╭─ Selected passage
I first visited Japan in the spring of 2018, via a global education trip with my high school, which took a small cohort of students across the country to visit various kiln sites and cultural landmarks. I wrote about this trip for both my study abroad application in 2019 and my Fulbright application. It was a landmark experience, inspiring me to study Japanese (instead of Korean) in college, and sealing the fate of my aesthetic taste—a primal scene of sorts:
“The [Ryutagama ceramics] studio itself was beautiful… [and] we had visited in March, so the cherry blossoms had just begun to peal open to reveal beautiful, light-colored petals as light and transparent as tissue paper.” (2019)
“…I fell in love with the lush landscapes and artistic styles that were so different from what I had seen in Western art museums.” (2021)
Returning to Japan felt, in some backwards way (given my intentions for living in Korea this year) like a return to self. The city reminded me of things I loved and valued which I had been forced to suppress, because of how little ownership I have over my present lived environment, and because of my efforts to embrace the lifestyle of those most proximate to me now.

Little joys flowed abundantly in Japan—the sweet scent of incense perfuming narrow alleyways, the scant presence of cars and the prioritization of pedestrians and bicycles, vending machines, the (albeit annoying and sometimes stressful) preference for cash over card, the muffled Showa-era music crackling through the taxi radio, the sensation of my bare feet on wooden floors weathered smooth over the decades, the dingy record bars, the sharp scent of cedar, umeshu, and all the teas—the dizzying selection of chilled bitter teas in convenience stores, the teas at the beginning and end of nearly every meal, the rich cold-brew teas offered as a courtesy beverage in tea shops, and the myriad offerings of matcha and hojicha flavored sweets.
These little things made me happy—I felt as though my senses were finally reawakening after months of hibernation. As I (jokingly) told my friends in America, I had finally returned to the spiritual motherland.


Over the past few years, I have become increasingly self-conscious of how my appreciation for Japanese aesthetic and material culture, which feels so personal and precious to my own experience, is largely a byproduct of Orientalism, Japanese nationalism, and Japan’s aggressive exportation of its own culture. In my past trips to Japan, I have been mesmerized by the magic that seems to pulse through even the smallest pieces of paper packaging—a kind of kinesthetic vitality that I have not found elsewhere. But this time, I couldn’t help but wonder: how much of this charm is idiosyncratic to my personal aesthetic experience, and how much of it is just an illusion manufactured over decades of marketing? (As one New York tea man once told me, Japan is great at advertising.) How much of the Japan I thought I was seeing was actually real, and how much of it was what they just wanted me to see?
Traveling directly from South Korea to Japan, it is quite evident in the country’s infrastructure Japan developed more slowly and steadily than Korea. I think the transportation design in Japan is perhaps most emblematic of this—and not just the famous trains themselves. The stations in every city we visited (Tokyo, Kanazawa, Kyoto, Nara, Osaka) were elegant, elaborate structures, built to impress and intimidate, their spotlessly-clean floors lined with austere stone and glass ceilings slick, tasteful, and modern.
╰─
╭─ Dataset section
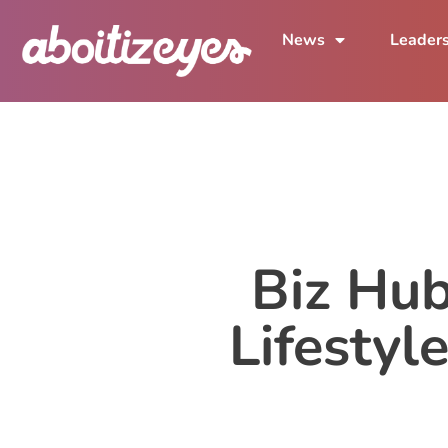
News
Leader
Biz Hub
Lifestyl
╰─
▶ [Aim of the exercise]:
Answer these questions from the travel essay on Japan, one line each:
1. In what season and year did the writer first visit Japan?
2. Which language did that first trip inspire the writer to study in college instead of Korean?
3. Which cities' stations does the essay name?

▶ [Final answer]:
1. Spring of 2018
2. Japanese
3. Tokyo, Kanazawa, Kyoto, Nara, and Osaka